Did Anybody Actually Read the Drake Rolling Stone Story?
Let’s back up one second before we get to Drake and his Twitter rant (mostly now deleted) over his Rolling Stone story, and the planned accompanying cover getting bumped in favor of one memorializing Philip Seymour Hoffman. Let’s first pour one out for the story’s author, Jonah Weiner.
No matter how jaded you are as a music writer, every music writer at heart is a big pop-culture geek with a stroke of ego – guy got to interview like the biggest pop artist out there right now for the biggest magazine, and his cover gets bumped. Drake is probably not the only one upset about this.
I mean look, he was psyched about his #longread.

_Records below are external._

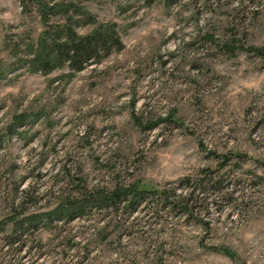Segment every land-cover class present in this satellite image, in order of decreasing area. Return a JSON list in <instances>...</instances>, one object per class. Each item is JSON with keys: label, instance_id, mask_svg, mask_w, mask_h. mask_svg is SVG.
Listing matches in <instances>:
<instances>
[{"label": "rangeland", "instance_id": "rangeland-1", "mask_svg": "<svg viewBox=\"0 0 264 264\" xmlns=\"http://www.w3.org/2000/svg\"><path fill=\"white\" fill-rule=\"evenodd\" d=\"M43 1L123 48L32 72L38 5L0 0V264H264V0ZM132 186L151 191L135 212L92 201Z\"/></svg>", "mask_w": 264, "mask_h": 264}, {"label": "trees", "instance_id": "trees-1", "mask_svg": "<svg viewBox=\"0 0 264 264\" xmlns=\"http://www.w3.org/2000/svg\"><path fill=\"white\" fill-rule=\"evenodd\" d=\"M45 22V29L40 34L36 43L30 42L25 46V51L18 58V63L35 73L48 75L54 71L68 67L72 73L85 69L90 63H99L114 51H120L123 43L117 25L102 23L96 16L84 7L72 6L67 3L50 5L43 0H35ZM151 5L158 0H144ZM173 4L178 0H166ZM50 17H60L61 24L49 26ZM92 26L87 34H80L78 29ZM17 52H14L16 54ZM151 191L139 189L136 186L117 188L108 193L92 195V201L97 206L109 207L110 205L123 206L135 212L146 201V195ZM180 203L178 200L173 203ZM87 204L80 200H67L57 207L55 212L61 221H73L84 215ZM34 217L21 220L14 218L12 223L17 227L33 225ZM37 219V218H36ZM6 222H0V232L6 229Z\"/></svg>", "mask_w": 264, "mask_h": 264}]
</instances>
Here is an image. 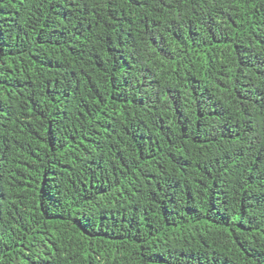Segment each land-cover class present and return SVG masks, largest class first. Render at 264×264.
<instances>
[{
    "label": "trees",
    "instance_id": "obj_1",
    "mask_svg": "<svg viewBox=\"0 0 264 264\" xmlns=\"http://www.w3.org/2000/svg\"><path fill=\"white\" fill-rule=\"evenodd\" d=\"M0 264H264V0H0Z\"/></svg>",
    "mask_w": 264,
    "mask_h": 264
}]
</instances>
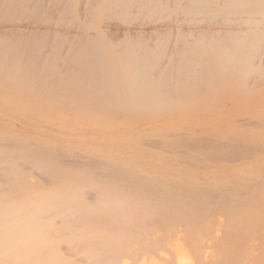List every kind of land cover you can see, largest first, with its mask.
Returning a JSON list of instances; mask_svg holds the SVG:
<instances>
[{"label":"bare ground","instance_id":"1","mask_svg":"<svg viewBox=\"0 0 264 264\" xmlns=\"http://www.w3.org/2000/svg\"><path fill=\"white\" fill-rule=\"evenodd\" d=\"M108 1L114 3L109 16L142 7L148 18L166 10L167 3L96 0L89 5L90 18L95 5ZM184 5L216 23L247 26L251 37L241 42L208 32L168 51L154 37L128 39L115 50L122 69L117 78L106 62L103 44L109 38L97 32L65 39L16 29L0 35V162L6 163L0 166V264L249 261L243 221L252 211L247 198L261 187L259 176L211 170L243 158V147L160 124L168 112L251 109L257 96H264V0H189ZM63 9L72 10L68 3ZM31 10L44 7L38 0H0L1 20ZM88 47V64L66 66ZM176 62L182 64L179 69ZM9 95L29 98L34 106L96 116L101 125L94 129L88 120L85 131L75 132L50 127L59 125L53 120L29 122L5 105ZM109 117L146 124L120 133L102 124ZM36 123L40 129L30 130ZM115 138L119 143L112 147L95 143Z\"/></svg>","mask_w":264,"mask_h":264},{"label":"rangeland","instance_id":"2","mask_svg":"<svg viewBox=\"0 0 264 264\" xmlns=\"http://www.w3.org/2000/svg\"><path fill=\"white\" fill-rule=\"evenodd\" d=\"M38 1L44 7V11H20L23 15L17 17L15 20L5 21L0 19V35L6 33L9 35L13 32L11 30L16 29V31L20 33H32L38 36L53 33L57 37L65 39L71 36H77L78 34L91 36L97 32L100 36H107L109 38L103 44L106 48L105 57L106 62L111 68L110 73L114 74L117 78H121L122 69L117 62L115 50L128 39L139 40L143 39L142 37L144 36V39L150 41L151 38L154 37L156 44L159 41L158 47L168 51L173 47L182 45L181 42L183 40L195 39L194 36H202L208 32H213L220 36H233L241 42H246V38L251 37V33L247 26L242 27L234 25L233 23H216L215 20H210L211 18L206 14H202V18L200 17L201 15H194L189 11L191 6L184 5L189 2V0H182V4L180 5L178 4L179 0H165L167 2L164 5L166 10L159 12L152 18H148V16L144 15L142 7L138 8L135 12L133 11L127 14L112 13L110 14L111 16H109L107 10L114 5L113 2L109 1L104 4L98 3L95 5V13L92 18L89 16V5L93 4L96 0ZM65 3L70 4L72 8L71 12H67L63 9ZM182 9H185L186 13H181L180 10ZM195 18L199 19L195 20ZM69 19L72 20L69 21ZM4 22L6 23L3 24ZM118 35L122 36L121 39H118L120 38ZM65 46H69V44L65 43ZM58 49L62 50V46H58ZM90 50L91 49L88 47L84 54L82 53V57L80 56L74 63L71 62L68 65L66 64V66H85V64H88L92 60L89 55ZM83 56L85 57L83 58ZM262 58L264 63V55ZM81 61L84 62L82 63ZM174 65L179 69L182 64L176 62ZM90 71V73H93L94 70L91 69ZM67 73H69V70ZM32 104L33 102L29 98H22L18 95H9V98L5 100V105L8 107L10 106L12 108L11 110L16 111L11 112L13 115L21 119H28L29 122H37L42 119L53 120L57 121L59 125L51 123L49 124L50 127L66 128L75 132L85 131V121L88 120L92 122V128L94 129L101 125V120H99L101 118L96 116L88 117L82 112H63L62 110L52 109L49 104L43 106H34ZM231 104L233 105L234 103ZM198 111L199 112H168V117L166 115L162 116L163 122L160 125L164 128H179L177 130L183 129L186 132H197L202 134V136H214L224 143L236 141L243 147L242 149L244 150L241 152L243 158L214 164L211 170L222 173L242 172L251 177L259 176L258 181L261 187L247 198L250 203H253L251 205L252 211L247 216L246 220L243 221L244 229L242 232L247 242L246 244L250 247L247 246L248 248L246 250V255H249L246 259L248 258L249 261L245 260L246 262H244V264H253L254 262L255 264H264V96L258 95L252 103L251 109H247L244 105H237V108H220L218 112H202L204 109ZM185 115L192 116L194 119L186 120L183 118ZM103 122L102 124L112 128H118L120 133H124L132 128H140L141 125L146 124V122H139L132 117H122L117 120L109 117L104 119ZM35 125V127L29 129L39 130L40 127L37 123ZM51 134L55 135L57 133L54 132ZM58 135L59 137H64L59 133ZM82 139L85 141V137ZM89 142L91 143V140H89ZM95 143H105L112 147L118 144L119 140L116 138L107 141L99 139L96 140ZM36 144L37 142L35 140H31V145L35 146ZM5 165V162H0V166ZM204 172H206V170H204ZM254 237L258 238L255 240ZM249 240L252 241L249 242ZM253 242L256 243L253 244ZM251 248L255 250H248ZM251 261L252 263H249Z\"/></svg>","mask_w":264,"mask_h":264}]
</instances>
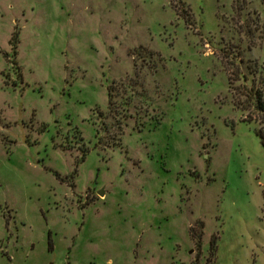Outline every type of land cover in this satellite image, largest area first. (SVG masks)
<instances>
[{
    "label": "rangeland",
    "instance_id": "obj_1",
    "mask_svg": "<svg viewBox=\"0 0 264 264\" xmlns=\"http://www.w3.org/2000/svg\"><path fill=\"white\" fill-rule=\"evenodd\" d=\"M252 89L264 0H0V264H264Z\"/></svg>",
    "mask_w": 264,
    "mask_h": 264
},
{
    "label": "trees",
    "instance_id": "obj_2",
    "mask_svg": "<svg viewBox=\"0 0 264 264\" xmlns=\"http://www.w3.org/2000/svg\"><path fill=\"white\" fill-rule=\"evenodd\" d=\"M248 98L253 100L254 109L257 113L264 115V94L261 91L251 90L248 93ZM257 136L260 139L261 145L264 147V126L258 129Z\"/></svg>",
    "mask_w": 264,
    "mask_h": 264
},
{
    "label": "water",
    "instance_id": "obj_3",
    "mask_svg": "<svg viewBox=\"0 0 264 264\" xmlns=\"http://www.w3.org/2000/svg\"><path fill=\"white\" fill-rule=\"evenodd\" d=\"M101 196H103V194H101Z\"/></svg>",
    "mask_w": 264,
    "mask_h": 264
}]
</instances>
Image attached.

My @Drake profile for @RollingStone is online. We saw the James Turrell show, other fun things happened http://t.co/tH1toVKsrj #longreads— Jonah Weiner (@jonahweiner) February 13, 2014
What Weiner’s probably not that upset about, though, is Drake catching feelings about the whole episode, and about the interview itself. For some reason – and it’s happened before – the Smooth One has yet to realize, even throughout a successful, media-saturated career, that an interview does not always necessarily mean PR.
Well, it sure seems like that in the era of press-release-copy-and-pasting blogging, but legit journalists dig deep to get enough stuff for a multi-page profile, and it isn’t always nice or easy.
A former Rolling Stone editor summed it up nicely on Twitter:
When artists get upset, it’s usually because they lost control for a moment and opened up. Which means the reporter did their job.— Monica Herrera (@lapuravida) February 13, 2014
She also informed us that Weiner boasts a proud history of bad-ass interviewing that results in unscripted responses.
Also, @jonahweiner is the same person who got Alicia to tell Blender that gangsta rap did not exist. That’s real G. #RIPBlender— Monica Herrera (@lapuravida) February 13, 2014
And…
…Duh. Traffic overload as everyone rushes to Google “Drake Rolling Stone” after his histrionics.